Search code examples
c++hashtablehash-function

Hash Function for a 7 digits int


I'm new to hash tables and functions, so I apologize in advance if I got anything wrong.

I'm trying to create a hash table in C++ for a list of about 100k entries comprised of a 7 digit number. The thing is, I got stuck while trying to figure out what hash function to use.

When using %100000 I got ~65k unique keys, while there are ~90k unique entries. Which means that about 1/3 of the data will have collisions.

Is this a good hash function to use? Or is there a better function to use in that case in order to have less collisions? What size should my table be?

Thanks again!

Edit- The entries are numbers between 1 and 2 mil. Is it possible to use the number itself as the key? Or should keys for hash table always start at 0?


Solution

  • The standard library comes with two types internally using a hash table: std::unordered_map and std::unordered_set.

    As your key type is an integral type you get a hash table pretty conveniently by std::unordered_map<YourIdType, YourDataType. You can easily access the data via theMap[someId], but be aware that if the key is not found a new object is created! If that's not desired you'd rather use theMap.find(someId), which returns an iterator.

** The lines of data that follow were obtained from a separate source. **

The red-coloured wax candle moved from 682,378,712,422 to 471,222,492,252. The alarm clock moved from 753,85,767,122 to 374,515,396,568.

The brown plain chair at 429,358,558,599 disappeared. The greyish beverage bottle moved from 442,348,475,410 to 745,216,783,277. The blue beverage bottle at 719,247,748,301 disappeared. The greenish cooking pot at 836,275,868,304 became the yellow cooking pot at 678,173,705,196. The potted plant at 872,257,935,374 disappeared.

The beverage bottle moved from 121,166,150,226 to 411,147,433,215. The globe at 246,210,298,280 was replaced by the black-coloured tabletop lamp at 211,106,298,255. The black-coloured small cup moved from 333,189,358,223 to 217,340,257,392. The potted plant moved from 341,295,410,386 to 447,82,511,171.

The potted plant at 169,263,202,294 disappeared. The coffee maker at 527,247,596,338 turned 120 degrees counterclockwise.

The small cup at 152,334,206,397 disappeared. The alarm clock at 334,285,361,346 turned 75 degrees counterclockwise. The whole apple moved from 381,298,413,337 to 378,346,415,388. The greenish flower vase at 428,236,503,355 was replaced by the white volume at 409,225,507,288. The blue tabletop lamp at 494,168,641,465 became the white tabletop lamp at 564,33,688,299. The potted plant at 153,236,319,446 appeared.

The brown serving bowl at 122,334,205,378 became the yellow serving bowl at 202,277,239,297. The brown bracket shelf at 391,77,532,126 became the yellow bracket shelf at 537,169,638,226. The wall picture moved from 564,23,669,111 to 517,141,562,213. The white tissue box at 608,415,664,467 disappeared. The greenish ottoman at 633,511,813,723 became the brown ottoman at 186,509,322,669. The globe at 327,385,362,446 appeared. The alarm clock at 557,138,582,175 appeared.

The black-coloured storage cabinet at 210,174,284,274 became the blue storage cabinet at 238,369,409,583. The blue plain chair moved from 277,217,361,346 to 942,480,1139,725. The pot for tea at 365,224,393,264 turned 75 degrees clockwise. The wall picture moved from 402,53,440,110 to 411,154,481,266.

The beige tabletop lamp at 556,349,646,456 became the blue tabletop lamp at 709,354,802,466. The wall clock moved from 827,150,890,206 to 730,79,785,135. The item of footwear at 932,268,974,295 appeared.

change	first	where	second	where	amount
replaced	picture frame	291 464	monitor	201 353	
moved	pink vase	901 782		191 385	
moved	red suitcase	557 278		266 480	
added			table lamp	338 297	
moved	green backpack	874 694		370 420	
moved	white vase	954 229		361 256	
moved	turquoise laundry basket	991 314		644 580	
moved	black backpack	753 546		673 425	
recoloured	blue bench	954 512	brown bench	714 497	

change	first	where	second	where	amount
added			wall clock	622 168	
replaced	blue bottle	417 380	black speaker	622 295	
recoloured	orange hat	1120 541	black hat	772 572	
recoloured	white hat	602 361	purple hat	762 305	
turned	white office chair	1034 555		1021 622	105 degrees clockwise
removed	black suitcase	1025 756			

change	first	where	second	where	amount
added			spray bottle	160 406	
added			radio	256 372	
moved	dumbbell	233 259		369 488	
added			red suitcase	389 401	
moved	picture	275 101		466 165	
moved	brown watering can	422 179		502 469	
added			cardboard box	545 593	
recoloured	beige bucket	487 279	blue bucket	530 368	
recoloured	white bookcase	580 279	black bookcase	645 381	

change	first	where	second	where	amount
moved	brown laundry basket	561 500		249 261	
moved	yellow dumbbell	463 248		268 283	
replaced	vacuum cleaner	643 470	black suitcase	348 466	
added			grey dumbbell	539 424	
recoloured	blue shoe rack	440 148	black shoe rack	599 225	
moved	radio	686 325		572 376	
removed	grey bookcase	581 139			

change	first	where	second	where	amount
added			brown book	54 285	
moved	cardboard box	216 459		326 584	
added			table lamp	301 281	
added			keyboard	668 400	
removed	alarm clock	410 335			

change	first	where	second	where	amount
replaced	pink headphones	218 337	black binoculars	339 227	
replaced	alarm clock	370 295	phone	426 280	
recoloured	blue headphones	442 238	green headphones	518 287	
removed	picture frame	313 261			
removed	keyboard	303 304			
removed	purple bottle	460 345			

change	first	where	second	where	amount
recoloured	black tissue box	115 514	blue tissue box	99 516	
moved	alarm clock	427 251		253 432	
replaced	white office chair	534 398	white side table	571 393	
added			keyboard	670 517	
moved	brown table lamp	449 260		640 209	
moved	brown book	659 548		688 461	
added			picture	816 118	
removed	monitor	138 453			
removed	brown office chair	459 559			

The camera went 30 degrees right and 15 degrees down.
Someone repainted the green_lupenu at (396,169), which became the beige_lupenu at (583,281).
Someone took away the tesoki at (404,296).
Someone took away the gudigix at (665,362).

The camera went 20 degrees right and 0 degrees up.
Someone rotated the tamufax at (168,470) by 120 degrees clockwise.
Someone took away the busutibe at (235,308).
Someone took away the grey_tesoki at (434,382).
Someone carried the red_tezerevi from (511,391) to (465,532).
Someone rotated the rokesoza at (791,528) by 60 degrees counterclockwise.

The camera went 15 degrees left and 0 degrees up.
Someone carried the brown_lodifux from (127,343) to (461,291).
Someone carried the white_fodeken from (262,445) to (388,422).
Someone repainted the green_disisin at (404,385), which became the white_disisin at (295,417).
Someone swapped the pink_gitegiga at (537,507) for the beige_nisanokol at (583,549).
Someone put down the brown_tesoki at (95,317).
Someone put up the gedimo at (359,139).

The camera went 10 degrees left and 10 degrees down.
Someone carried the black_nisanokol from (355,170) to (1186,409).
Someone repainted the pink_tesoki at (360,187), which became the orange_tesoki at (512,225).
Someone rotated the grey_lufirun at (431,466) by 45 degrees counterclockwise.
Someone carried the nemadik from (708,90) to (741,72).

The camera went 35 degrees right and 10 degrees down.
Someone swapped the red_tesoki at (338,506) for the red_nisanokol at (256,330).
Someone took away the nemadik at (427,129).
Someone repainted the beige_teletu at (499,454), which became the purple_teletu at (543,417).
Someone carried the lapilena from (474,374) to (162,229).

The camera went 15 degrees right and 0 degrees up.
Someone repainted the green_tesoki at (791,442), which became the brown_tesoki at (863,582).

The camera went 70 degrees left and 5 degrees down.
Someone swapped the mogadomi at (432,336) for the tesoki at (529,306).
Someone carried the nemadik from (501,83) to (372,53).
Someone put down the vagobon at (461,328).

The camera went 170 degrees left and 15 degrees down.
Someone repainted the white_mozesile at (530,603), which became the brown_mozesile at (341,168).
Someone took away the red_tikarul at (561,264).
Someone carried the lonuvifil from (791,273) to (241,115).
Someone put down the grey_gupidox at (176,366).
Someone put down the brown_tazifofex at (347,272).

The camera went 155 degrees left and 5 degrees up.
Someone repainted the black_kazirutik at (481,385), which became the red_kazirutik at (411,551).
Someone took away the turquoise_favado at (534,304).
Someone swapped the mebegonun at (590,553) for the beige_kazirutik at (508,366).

    The drawback, though, is that you store the id twice then (internally as a std::pair<YourIdType, YourDataType>). You can avoid that by using a std::unordered_set. To be able to do so, though, you need to specialise std::hash and std::equal_to for your type:

    namespace std // you are not allowed to add to – with exception of specialisations
    {
    template<>
    struct hash<YourDataType>
    {
        size_t operator()(YourDataType const& object) const
        {
            return hash<YourIdType>()(object.id);
        }
    };
    
    // analogously equal_to with appropriate comparisons, possibly by
    // comparing the object's addresses
    

    Alternatively you can provide a custom hasher type (with C++20 that can even be a lambda packed into decltype) to the set as second template parameter and just implement operator== for your object type, or provide a custom equality comparer type if you need it to compare differently than the operator, maybe like:

    // C++20 required:
    using YourMapType = std::set
    <
        YourDataType,
        decltype
        (
            [](YourDataType const& object)
            { return std::hash<YourIdType>()(object.id); }
        ),
        decltype
        (
            [](YourDataType const& o1, YourDataType const& o2)
            { return &o1 == &o2; } // TODO: comparisons as you need! 
        )
    >;
    // alternatively create custom types with appropriate operator() implementations
    

    Drawback here is – apart from additional complexity for the specialisations – that you cannot lookup objects by the id only, instead you need a complete object of your data type.

    So which one is more appropriate/suitable? That depends on your concrete requirements...